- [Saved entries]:
--
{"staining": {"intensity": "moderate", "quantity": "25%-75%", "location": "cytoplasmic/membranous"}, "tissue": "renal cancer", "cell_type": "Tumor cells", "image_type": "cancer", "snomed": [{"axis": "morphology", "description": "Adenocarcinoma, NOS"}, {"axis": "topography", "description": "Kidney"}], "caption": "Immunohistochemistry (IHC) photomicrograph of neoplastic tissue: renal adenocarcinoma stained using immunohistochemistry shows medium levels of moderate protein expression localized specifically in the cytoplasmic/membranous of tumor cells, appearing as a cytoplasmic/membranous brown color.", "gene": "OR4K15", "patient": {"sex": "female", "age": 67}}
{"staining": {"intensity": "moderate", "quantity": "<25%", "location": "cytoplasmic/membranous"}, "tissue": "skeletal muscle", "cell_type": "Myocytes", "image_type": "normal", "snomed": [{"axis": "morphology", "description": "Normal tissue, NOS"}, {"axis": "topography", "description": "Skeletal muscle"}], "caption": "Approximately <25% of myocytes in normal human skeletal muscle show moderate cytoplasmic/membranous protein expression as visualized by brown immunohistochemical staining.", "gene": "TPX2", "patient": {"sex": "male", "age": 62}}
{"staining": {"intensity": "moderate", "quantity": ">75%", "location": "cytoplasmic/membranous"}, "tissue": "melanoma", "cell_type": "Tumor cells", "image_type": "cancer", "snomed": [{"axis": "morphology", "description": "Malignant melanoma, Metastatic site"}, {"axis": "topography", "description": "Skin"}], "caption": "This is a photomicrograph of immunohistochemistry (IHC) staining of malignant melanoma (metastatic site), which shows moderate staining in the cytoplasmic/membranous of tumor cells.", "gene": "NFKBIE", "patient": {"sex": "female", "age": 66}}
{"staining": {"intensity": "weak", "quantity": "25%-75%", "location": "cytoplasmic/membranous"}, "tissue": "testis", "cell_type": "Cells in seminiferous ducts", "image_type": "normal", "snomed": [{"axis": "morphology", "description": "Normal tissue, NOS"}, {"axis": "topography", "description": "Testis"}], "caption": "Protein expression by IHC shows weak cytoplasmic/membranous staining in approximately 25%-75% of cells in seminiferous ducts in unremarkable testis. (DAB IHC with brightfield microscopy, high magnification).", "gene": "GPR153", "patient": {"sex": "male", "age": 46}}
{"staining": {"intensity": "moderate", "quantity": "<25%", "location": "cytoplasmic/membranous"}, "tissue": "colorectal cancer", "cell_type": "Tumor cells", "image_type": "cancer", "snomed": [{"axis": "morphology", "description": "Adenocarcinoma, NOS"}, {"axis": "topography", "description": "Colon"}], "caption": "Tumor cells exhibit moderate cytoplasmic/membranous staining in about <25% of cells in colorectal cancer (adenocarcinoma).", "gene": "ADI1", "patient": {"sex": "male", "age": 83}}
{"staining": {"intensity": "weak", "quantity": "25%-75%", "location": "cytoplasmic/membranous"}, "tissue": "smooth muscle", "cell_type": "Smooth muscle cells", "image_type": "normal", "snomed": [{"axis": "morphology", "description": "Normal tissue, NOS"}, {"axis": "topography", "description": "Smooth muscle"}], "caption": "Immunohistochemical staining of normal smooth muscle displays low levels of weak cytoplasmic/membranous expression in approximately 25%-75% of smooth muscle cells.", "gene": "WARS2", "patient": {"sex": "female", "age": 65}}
--
- [WHAT THE TASK ASKS]: Retype the data shown above so that each line matches the original.

- [EXPECTED ANSWER]:
{"staining": {"intensity": "moderate", "quantity": "25%-75%", "location": "cytoplasmic/membranous"}, "tissue": "renal cancer", "cell_type": "Tumor cells", "image_type": "cancer", "snomed": [{"axis": "morphology", "description": "Adenocarcinoma, NOS"}, {"axis": "topography", "description": "Kidney"}], "caption": "Immunohistochemistry (IHC) photomicrograph of neoplastic tissue: renal adenocarcinoma stained using immunohistochemistry shows medium levels of moderate protein expression localized specifically in the cytoplasmic/membranous of tumor cells, appearing as a cytoplasmic/membranous brown color.", "gene": "OR4K15", "patient": {"sex": "female", "age": 67}}
{"staining": {"intensity": "moderate", "quantity": "<25%", "location": "cytoplasmic/membranous"}, "tissue": "skeletal muscle", "cell_type": "Myocytes", "image_type": "normal", "snomed": [{"axis": "morphology", "description": "Normal tissue, NOS"}, {"axis": "topography", "description": "Skeletal muscle"}], "caption": "Approximately <25% of myocytes in normal human skeletal muscle show moderate cytoplasmic/membranous protein expression as visualized by brown immunohistochemical staining.", "gene": "TPX2", "patient": {"sex": "male", "age": 62}}
{"staining": {"intensity": "moderate", "quantity": ">75%", "location": "cytoplasmic/membranous"}, "tissue": "melanoma", "cell_type": "Tumor cells", "image_type": "cancer", "snomed": [{"axis": "morphology", "description": "Malignant melanoma, Metastatic site"}, {"axis": "topography", "description": "Skin"}], "caption": "This is a photomicrograph of immunohistochemistry (IHC) staining of malignant melanoma (metastatic site), which shows moderate staining in the cytoplasmic/membranous of tumor cells.", "gene": "NFKBIE", "patient": {"sex": "female", "age": 66}}
{"staining": {"intensity": "weak", "quantity": "25%-75%", "location": "cytoplasmic/membranous"}, "tissue": "testis", "cell_type": "Cells in seminiferous ducts", "image_type": "normal", "snomed": [{"axis": "morphology", "description": "Normal tissue, NOS"}, {"axis": "topography", "description": "Testis"}], "caption": "Protein expression by IHC shows weak cytoplasmic/membranous staining in approximately 25%-75% of cells in seminiferous ducts in unremarkable testis. (DAB IHC with brightfield microscopy, high magnification).", "gene": "GPR153", "patient": {"sex": "male", "age": 46}}
{"staining": {"intensity": "moderate", "quantity": "<25%", "location": "cytoplasmic/membranous"}, "tissue": "colorectal cancer", "cell_type": "Tumor cells", "image_type": "cancer", "snomed": [{"axis": "morphology", "description": "Adenocarcinoma, NOS"}, {"axis": "topography", "description": "Colon"}], "caption": "Tumor cells exhibit moderate cytoplasmic/membranous staining in about <25% of cells in colorectal cancer (adenocarcinoma).", "gene": "ADI1", "patient": {"sex": "male", "age": 83}}
{"staining": {"intensity": "weak", "quantity": "25%-75%", "location": "cytoplasmic/membranous"}, "tissue": "smooth muscle", "cell_type": "Smooth muscle cells", "image_type": "normal", "snomed": [{"axis": "morphology", "description": "Normal tissue, NOS"}, {"axis": "topography", "description": "Smooth muscle"}], "caption": "Immunohistochemical staining of normal smooth muscle displays low levels of weak cytoplasmic/membranous expression in approximately 25%-75% of smooth muscle cells.", "gene": "WARS2", "patient": {"sex": "female", "age": 65}}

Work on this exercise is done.